2: If the enemy came in you could lop off their heads whilst they were looking down.

The women would sit / sleep on the right hand side, men to the left hand side of the huts.  Your probably wondering why round about now, well it's really simple this was because the doors open inwards to the right and so if the hut was attacked the door would shield the women and then men could better protect the women.

As it turns out women are very very valuable in South Africa, each one is worth between 10 - 13 cows. Paid by the groom to his father in law as the dowry, each cow is worth 10,000 Rand, approximately $990.
South African Tradition mandates that you can never raise a weapon against a women. this is important because one of the tribes was defeated by the British and Scottish Army. The story goes that the British had the Scottish soldiers out front wearing kilts and the warriors thought that they were women because of the kilts and therefore would not fight them, as a result they were defeated. Now that tribe wears kilts to remind them of the trickery which caused their defeat.We then had a traditional dancing show by the 5 tribes, hard to describe but very energetic and entertaining. The Zulu's kicked off the dancing and right at the end of each male performers dance he would fall down, when the first dancer fell down we thought it was an accident. Turns out we were horribly wrong, it was all part of the performance, the falling down represented the Zulu warrior being struck down by his enemy in battle. Later in the show the Zulu women came out and did the most amazing high octane dance performance I've ever seen, lots of high leg kicks and even a couple of forward and backwards rolls. The big finale ended with the Zulu warriors falling down and the women standing over them, I can hear you saying that's kind of strange...at least that's what I was thinking!!! But alas the host explained it for us, remember the rule about never raising a weapon to a women. As it turns out the women were being quite clever, because they were covering their wounded warrior the enemy could not kill them because the women were protecting them. Like I said very clever!!!, now I know I can legitimately use Lisa as a human shield.

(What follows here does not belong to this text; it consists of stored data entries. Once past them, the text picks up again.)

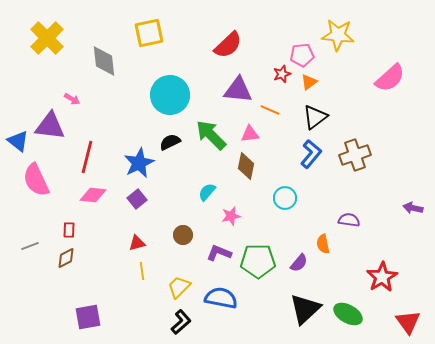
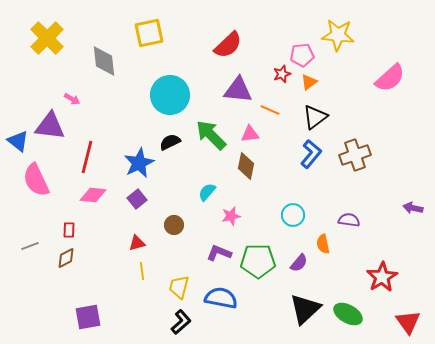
cyan circle at (285, 198): moved 8 px right, 17 px down
brown circle at (183, 235): moved 9 px left, 10 px up
yellow trapezoid at (179, 287): rotated 30 degrees counterclockwise
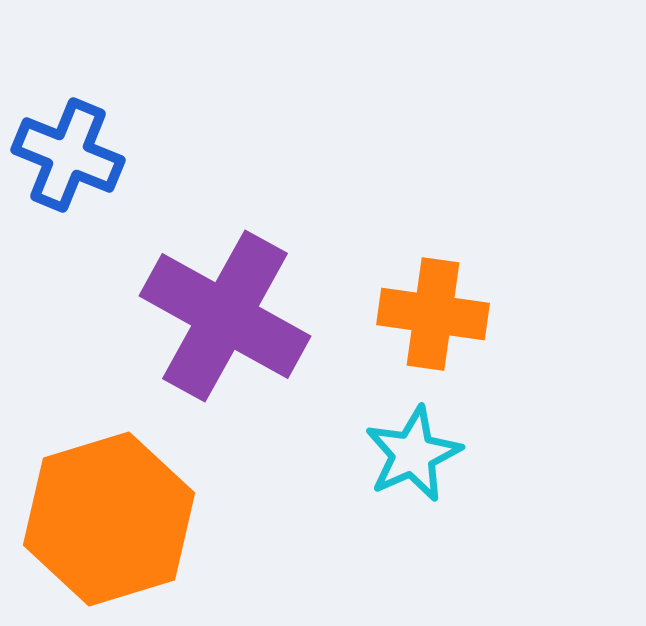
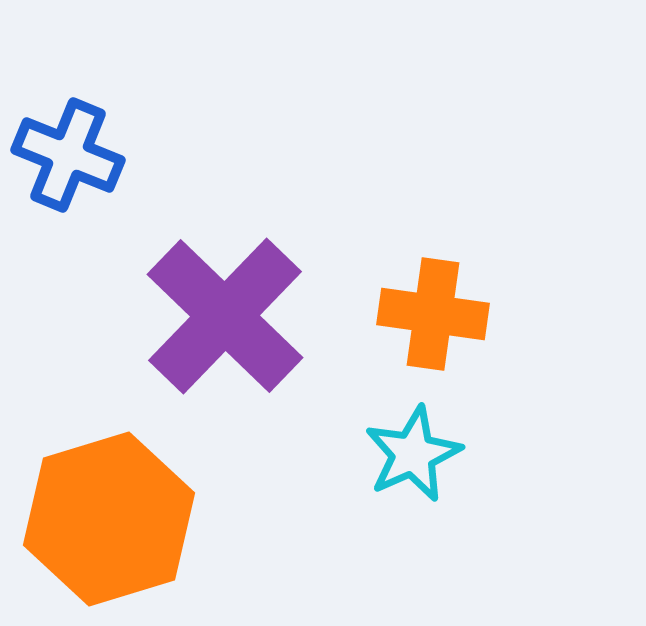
purple cross: rotated 15 degrees clockwise
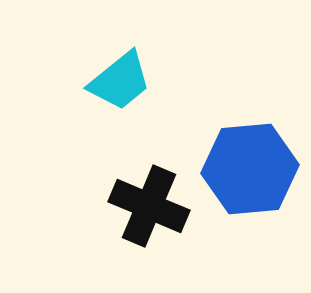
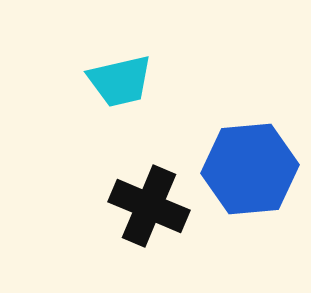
cyan trapezoid: rotated 26 degrees clockwise
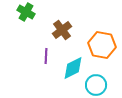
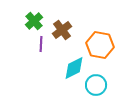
green cross: moved 8 px right, 9 px down; rotated 18 degrees clockwise
orange hexagon: moved 2 px left
purple line: moved 5 px left, 12 px up
cyan diamond: moved 1 px right
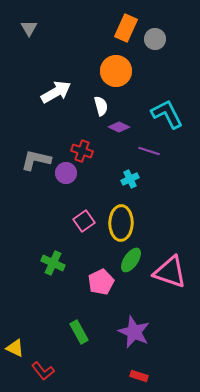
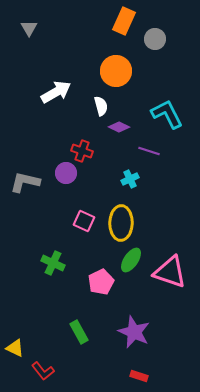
orange rectangle: moved 2 px left, 7 px up
gray L-shape: moved 11 px left, 22 px down
pink square: rotated 30 degrees counterclockwise
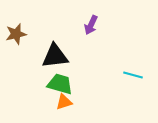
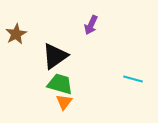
brown star: rotated 15 degrees counterclockwise
black triangle: rotated 28 degrees counterclockwise
cyan line: moved 4 px down
orange triangle: rotated 36 degrees counterclockwise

We then had a great dinner and the whole Lesedi Village Cultural experience cost us about $40 each, bargain.

Because we had an early start back out this way the next day we decided to do a recce to the Ann van Dyke Cheetah Park, primarily because finding places in this region is hard work. We found it after a bit of work with the help of Tom Tom, but what we didn't anticipate was the incredibly scary drive back, in fact I was more concerned driving back to the hotel than I was when we took the scenic route to the Rhino & Lion Reserve via the township. (no I haven't let go of that yet) The roads were barely wide enough to keep all the wheels on what would loosely be described as a bitumen road, potholes the size of the Great Rift Valley. (I'm going with the African metaphors) No street lights, high risk high jacking zones (yes that's right high risk jacking zones) ohh and don't forget the "Surprise" in zero meters its a 4 way stop sign. White knuckle edge of your seat adventure, you bet!!!